Das "nie" stört mich. Was ist dann mit _*G*uckloch_ (_*G*uckfenster_ steht sogar im Duden)?


----------



## MrMagoo

Whodunit said:


> Schön, dann kann ich jetzt auch darauf antworten. Die Sache mit der Tastatur lässt sich leicht regeln: Wenn deine Maus noch funktioniert , klicke auf Start>Alle Programme>Zubehör>Eingabehilfen>Bildschrimtastatur. Passiert mir halt auch hin und wieder.



Werde ich mir merken fürs nächste Mal!  Danke für den Tip!




> Das "nie" stört mich. Was ist dann mit _*G*uckloch_ (_*G*uckfenster_ steht sogar im Duden)?



Für mich fällt das ebenfalls in diese Kategorie: Ich sage "Kuckloch" und "Kuckfenster" obwohl ich eigentlich "g" im Anlaut schreibe.


----------



## Whodunit

MrMagoo said:


> Für mich fällt das ebenfalls in diese Kategorie: Ich sage "Kuckloch" und "Kuckfenster" obwohl ich eigentlich "g" im Anlaut schreibe.

::::::::::

_ZIEL DER AUFGABE_
Schreibe die Forumsdiskussion über die Aussprache von „Guckloch“ nach ihrem letzten Satz weiter.

(Auszug aus einem Datensatz)
::::::::::

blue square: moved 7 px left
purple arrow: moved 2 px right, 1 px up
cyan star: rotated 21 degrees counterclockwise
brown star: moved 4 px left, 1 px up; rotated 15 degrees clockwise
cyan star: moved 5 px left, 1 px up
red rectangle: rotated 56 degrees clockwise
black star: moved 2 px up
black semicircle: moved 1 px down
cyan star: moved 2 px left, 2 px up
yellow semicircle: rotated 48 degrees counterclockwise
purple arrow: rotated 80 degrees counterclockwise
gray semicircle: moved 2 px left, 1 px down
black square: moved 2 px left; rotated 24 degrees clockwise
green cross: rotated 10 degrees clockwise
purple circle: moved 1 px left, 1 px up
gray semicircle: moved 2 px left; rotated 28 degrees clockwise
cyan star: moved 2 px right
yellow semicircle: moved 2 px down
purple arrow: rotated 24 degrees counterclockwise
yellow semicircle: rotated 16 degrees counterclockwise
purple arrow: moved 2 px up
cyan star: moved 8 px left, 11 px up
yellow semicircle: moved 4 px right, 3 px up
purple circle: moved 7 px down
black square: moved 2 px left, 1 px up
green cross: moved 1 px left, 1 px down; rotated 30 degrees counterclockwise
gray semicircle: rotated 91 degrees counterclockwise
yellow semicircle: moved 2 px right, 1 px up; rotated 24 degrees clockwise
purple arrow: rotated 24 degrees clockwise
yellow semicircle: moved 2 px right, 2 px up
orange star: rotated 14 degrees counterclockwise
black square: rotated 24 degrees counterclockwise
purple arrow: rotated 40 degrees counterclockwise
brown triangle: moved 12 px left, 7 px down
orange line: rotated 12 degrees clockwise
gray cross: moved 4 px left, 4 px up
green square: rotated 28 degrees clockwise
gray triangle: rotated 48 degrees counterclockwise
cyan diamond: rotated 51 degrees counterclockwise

::::::::::

_ERGEBNIS DER AUFGABE_
 
Ich habe gerade noch einmal darüber nachgedacht und bin zu dem Entschluss gekommen, dass wir hier des Öfteren "gucken" oder "guggen" sagen. Eigentlich kannst du hier alle Varianten davon hören ...


----------



## MrMagoo

Whodunit said:


> Ich habe gerade noch einmal darüber nachgedacht und bin zu dem Entschluss gekommen, dass wir hier des Öfteren "gucken" oder "guggen" sagen. Eigentlich kannst du hier alle Varianten davon hören ...



Jap, nur haben viele ostdeutsche Mundarten die Eigenart, stimmhafte und stimmlose Konsonantenpaare zu "verwechseln", es werden b und p, d und t, g und k sehr stark angeähnelt, sodaß die Unterscheidung beinahe schwindet. 
Jemand wie ich, der diese Mundarten nicht gewohnt ist, hat daher hin und wieder Verständnisprobleme bei solchen Wörtern... 
Das ist hier aber wie gesagt eine Eigentümlichkeit einiger ostdeutscher Mundarten, die aber nicht für die generelle Verteilung g vs. k gilt.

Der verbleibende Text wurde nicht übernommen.